Clifford Beers

Clifford Beers is widely regarded as the pioneer of the “American mental hygiene movement.” This movement began when Beers learned he was suffering from bipolar disorder while working on Wall Street. This eventually lead him to attempt suicide and spend years in and out of hospitals. Beers’ firsthand experience with a lack of proper treatment for mental health in hospitals spurred his work in the field.

Beers published an autobiography in 1908 that served as a call to action for the nation. His book, A Mind That Found Itself, is actually available for free online. In his book, Beers talks about growing up as one of five children, all of whom suffered from mental illness. At the time he wrote the novel, our country did not acknowledge mental health in the same way that we do today. Yes, there is still a long ways to go with the destigmatization of mental health, but it is inspiring to see how far we have already come.

Beers began his crusade for better mental health treatment by founding the Connecticut Society for Mental Hygiene in 1908, along with physician William Welch and philosopher William James. The organization is still operating as a nonprofit today, providing mental health care in the state of Connecticut. The founding of this society kicked off a nationwide movement to establish similar organizations in other states.

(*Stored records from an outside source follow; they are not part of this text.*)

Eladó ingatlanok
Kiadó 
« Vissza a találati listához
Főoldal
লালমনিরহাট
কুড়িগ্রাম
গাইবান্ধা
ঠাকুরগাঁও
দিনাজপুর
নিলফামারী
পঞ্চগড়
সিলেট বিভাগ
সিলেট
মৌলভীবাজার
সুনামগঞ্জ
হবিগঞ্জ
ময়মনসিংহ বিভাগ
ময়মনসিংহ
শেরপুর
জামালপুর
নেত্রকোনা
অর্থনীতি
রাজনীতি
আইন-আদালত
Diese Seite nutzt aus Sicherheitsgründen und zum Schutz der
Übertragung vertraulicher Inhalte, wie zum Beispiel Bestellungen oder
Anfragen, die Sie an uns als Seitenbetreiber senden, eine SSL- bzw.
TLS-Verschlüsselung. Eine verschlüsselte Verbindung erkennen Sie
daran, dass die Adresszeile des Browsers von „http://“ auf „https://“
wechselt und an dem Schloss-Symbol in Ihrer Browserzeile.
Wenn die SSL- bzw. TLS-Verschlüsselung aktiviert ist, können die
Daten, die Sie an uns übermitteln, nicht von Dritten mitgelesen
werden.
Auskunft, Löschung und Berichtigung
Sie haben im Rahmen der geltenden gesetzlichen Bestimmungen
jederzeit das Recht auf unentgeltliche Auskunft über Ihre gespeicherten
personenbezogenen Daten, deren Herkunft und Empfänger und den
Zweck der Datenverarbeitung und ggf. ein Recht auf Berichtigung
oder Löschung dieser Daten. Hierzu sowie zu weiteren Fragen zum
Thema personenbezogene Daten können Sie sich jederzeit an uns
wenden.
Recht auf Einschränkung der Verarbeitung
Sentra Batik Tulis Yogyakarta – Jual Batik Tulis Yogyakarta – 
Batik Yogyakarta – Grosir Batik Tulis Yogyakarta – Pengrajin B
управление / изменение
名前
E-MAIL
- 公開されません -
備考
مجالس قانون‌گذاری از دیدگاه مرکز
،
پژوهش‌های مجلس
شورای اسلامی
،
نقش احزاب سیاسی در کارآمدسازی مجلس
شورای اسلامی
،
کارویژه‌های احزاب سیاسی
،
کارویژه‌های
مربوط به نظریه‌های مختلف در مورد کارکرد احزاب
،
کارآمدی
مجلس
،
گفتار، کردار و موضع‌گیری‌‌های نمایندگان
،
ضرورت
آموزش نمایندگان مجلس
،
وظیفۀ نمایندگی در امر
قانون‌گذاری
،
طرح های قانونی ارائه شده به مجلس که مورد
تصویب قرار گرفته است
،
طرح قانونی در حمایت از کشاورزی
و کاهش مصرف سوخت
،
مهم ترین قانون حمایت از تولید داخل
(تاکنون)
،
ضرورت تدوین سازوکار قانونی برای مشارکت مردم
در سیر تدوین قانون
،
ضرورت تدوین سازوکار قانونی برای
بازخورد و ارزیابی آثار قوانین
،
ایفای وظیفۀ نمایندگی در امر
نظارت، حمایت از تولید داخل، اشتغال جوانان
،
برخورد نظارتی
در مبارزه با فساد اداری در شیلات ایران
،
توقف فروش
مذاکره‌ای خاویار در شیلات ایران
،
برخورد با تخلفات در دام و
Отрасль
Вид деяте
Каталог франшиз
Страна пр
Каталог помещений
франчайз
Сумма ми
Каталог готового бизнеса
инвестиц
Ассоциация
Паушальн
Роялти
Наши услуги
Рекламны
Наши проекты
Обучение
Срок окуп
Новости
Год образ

The National Committee for Mental Hygiene, arguably Beers’ greatest achievement, was founded in 1909. The Committee “spearheaded legal reforms in several states, provided grants for research into the causes of psychiatric disorders, and funded training for medical students.” They also published two quarterly magazines,Mental Hygiene and Understanding the Child, that raised public awareness of mental health issues.

In 1930, the first International Congress for Mental Hygiene was organized by Beers and held in Washington, D.C. Representatives from 53 countries attended, and an original advertisement from the event can be found here. The conference turned into an international committee, which has now morphed into the World Federation for Mental Health. The federation began in conjunction with the United Nations, but eventually became a separate NGO. This means that the federation does not have to wait for the UN to make policy, nor does it have to agree with the UN’s endorsements. For example, in 1971, the World Federation for Mental Health was the first international organization to call attention to the practice of abusing psychiatry, often used by totalitarian regimes as a way to cover up human rights violations. The federation is now lead by a majority of psychiatrists and other health professionals, which some see as problematic since a strong patient voice is not represented.

Beers passed away in 1943 after committing himself to a hospital four years prior. Beers was a model of self-care — while doing his work for mental health, he realized the toll it was taking on his own life and sought help. His legacy lives on today, and it’s important to remember the roots and how far our country, and the world, has come in terms of mental health education and reform.